Usually when churches choose to stop doing Biblical things they don’t want to admit that the reason behind it is laziness, apostasy or sin. Rather, they like to blame the Biblical thing itself for not being “effective” enough, or they might claim that it’s just a calling for some to do on their own, or that say that culture has changed and that modern or young people aren’t interested in these particular Biblical things, so that’s why we shouldn’t do them.
I joked with these three excuses in my recent sketch about why churches don’t evangelise. In this post I would like to focus on the “modern/young people want something different” argument. It’s often used as an evangelistic argument: in order to win or keep people we need to change. Which is why it’s so absurd when it’s arguing against evangelism.

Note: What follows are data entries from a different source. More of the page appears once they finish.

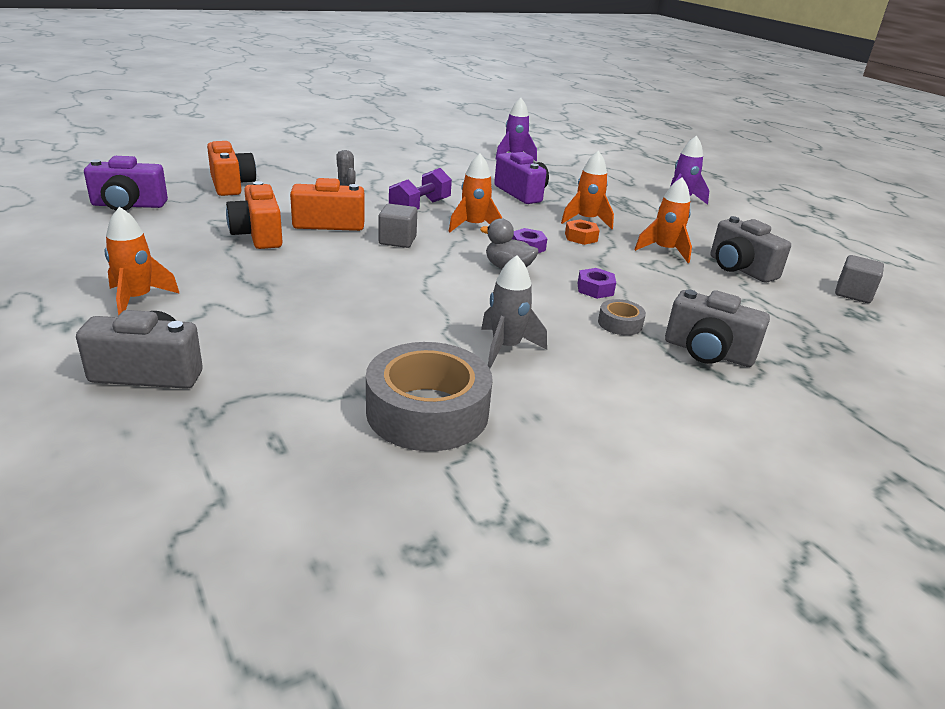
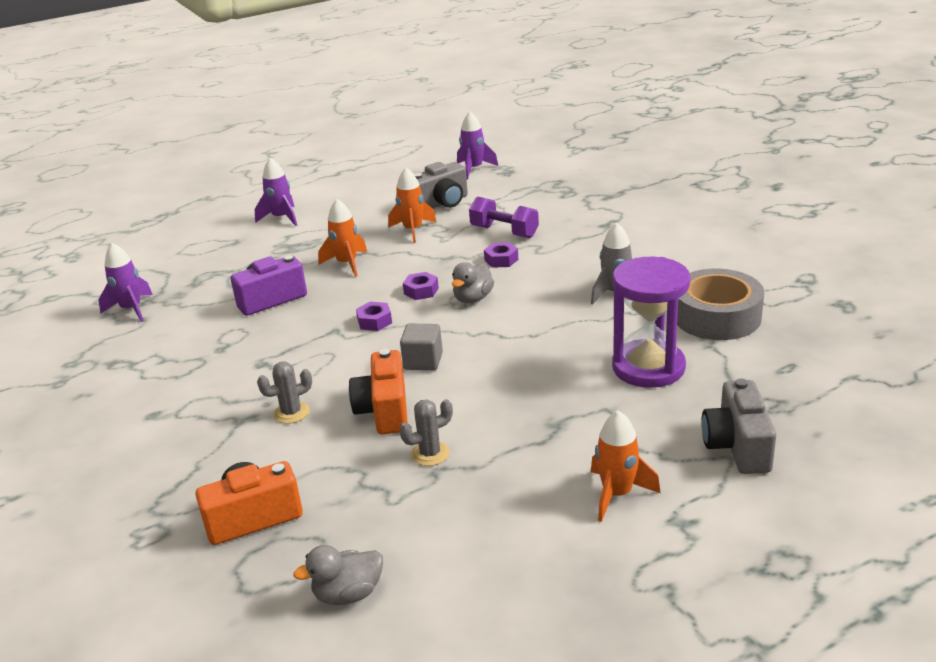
camera: 85 degrees left, 0 degrees up
(128, 205) = (348, 594): purple camera -> grey duck
(258, 235) = (430, 453): orange camera -> grey cactus
(331, 344) = (648, 367): none -> purple hourglass
(420, 207) = (323, 358): purple dumbbell -> purple dumbbell (504, 232)
(474, 226) = (374, 321): orange rocket -> purple nut
(581, 237) = (391, 266): orange nut -> none
(620, 323) = (557, 251): grey tape -> none
(708, 352) = (586, 222): grey camera -> none
(853, 294) = (474, 169): grey cube -> purple rocket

But whatever Biblical thing you argue against, it becomes nonsensical to use this argument. You need to either argue that churches shouldn’t follow the Bible, or that the Bible actually says something different from what it appears to say. What modern or young people think doesn’t matter at all. If doing Biblical things put them off, so be it. We must obey God rather than human beings (Acts 5:29), and the Bible is a better source to what God wants than Millennials.

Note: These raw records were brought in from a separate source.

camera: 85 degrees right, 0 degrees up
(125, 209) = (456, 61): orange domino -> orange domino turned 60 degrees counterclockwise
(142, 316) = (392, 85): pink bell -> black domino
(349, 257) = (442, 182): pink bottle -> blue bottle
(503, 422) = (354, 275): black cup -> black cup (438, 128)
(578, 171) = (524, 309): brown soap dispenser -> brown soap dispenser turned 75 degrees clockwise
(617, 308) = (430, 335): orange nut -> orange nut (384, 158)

Of course, if you’re talking about things that the Bible doesn’t comment – like what music style to use or where to evangelise in your local area – it’s not just right to adapt to what your contemporaries like, it’s irresponsible not to do it! But so often church leaders forget what the Scriptures describe church life as. Right now, a lot of churches want to be like Hillsong and attract youth by turning their worship into a concert stage show with lights, lasers and fog machines, rather than question why we’re organising church around shows when the Bible talks about house communities that truly act like families.

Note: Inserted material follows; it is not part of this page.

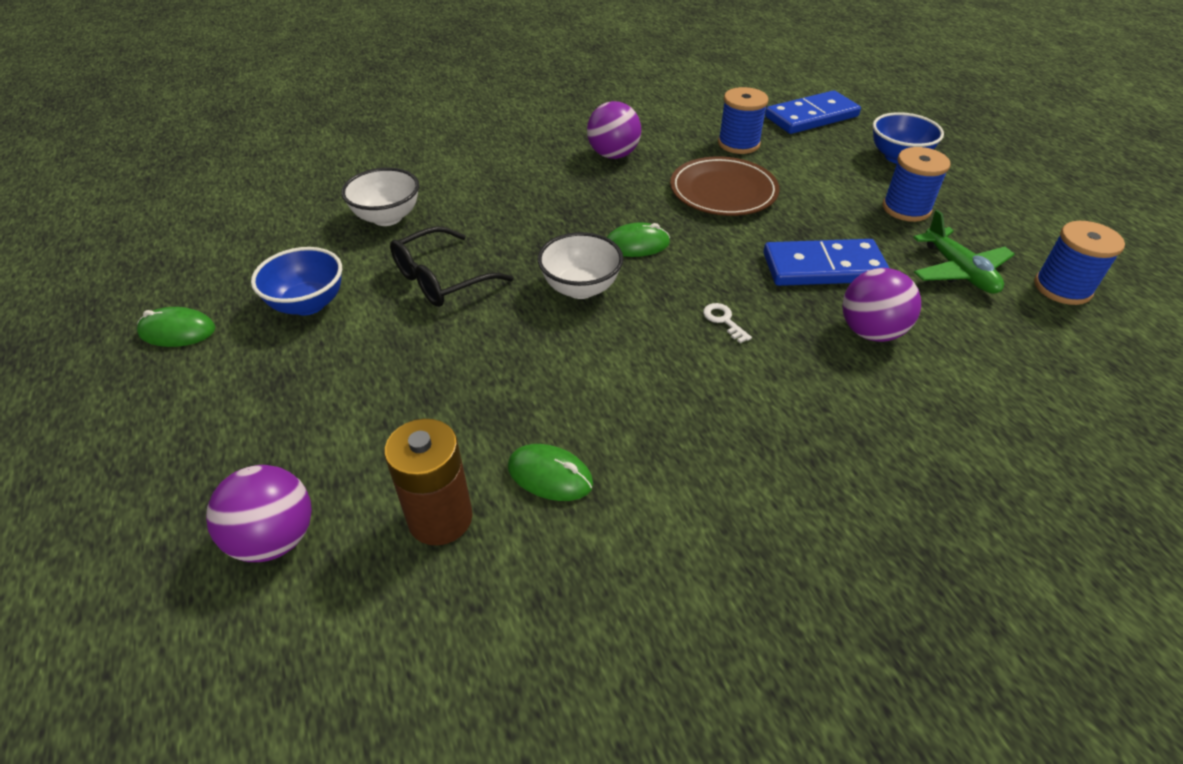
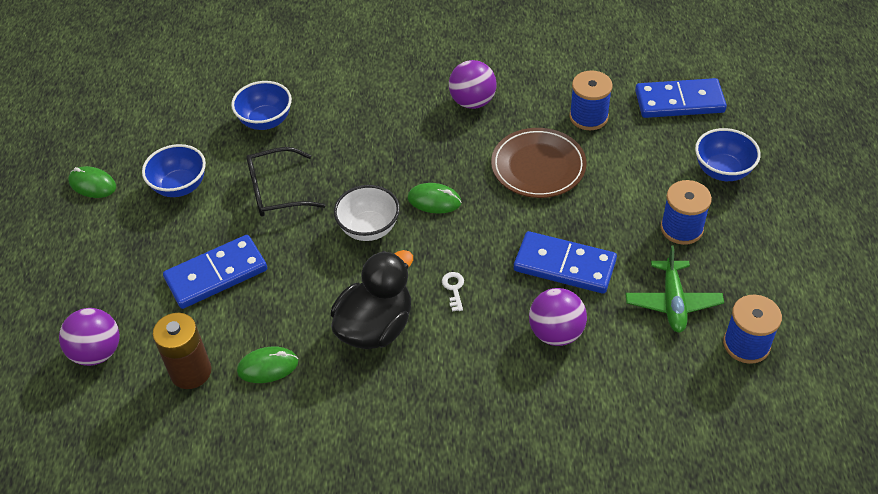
camera: 25 degrees right, 5 degrees up
(387, 217) = (265, 121): white bowl -> blue bowl
(411, 386) = (216, 274): none -> blue domino
(550, 475) = (268, 366): green mouse -> green mouse turned 60 degrees counterclockwise
(661, 386) = (375, 327): none -> black duck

Similarly, there are talks in the Jesus Army about changing our community of goods so that it would be better suited for young people, some just want to tweek it (like having more smaller houses and apartments rather than big ones), other want to change it quite drastically (like removing the life-long commitment or the actual sharing of possessions). The drastic changes, however, make community something different to what the Bible talks about and are very harmful for the poor who community really should prioritise. Rather than capitulating and saying that we need to adapt to non-radical views of young people, we should teach them what the Word of God says and show them the door if they’re not willing to follow it.
Seriously, when young Christians don’t believe in healing or that Jesus is the only way to God, that’s clearly not an argument for changing our doctrine. It’s an argument for teaching them biblical doctrine. And so as long as you don’t have any biblical argument against evangelism, community, or anything else, you’re not allowed to ignore the Bible just because you think young people do.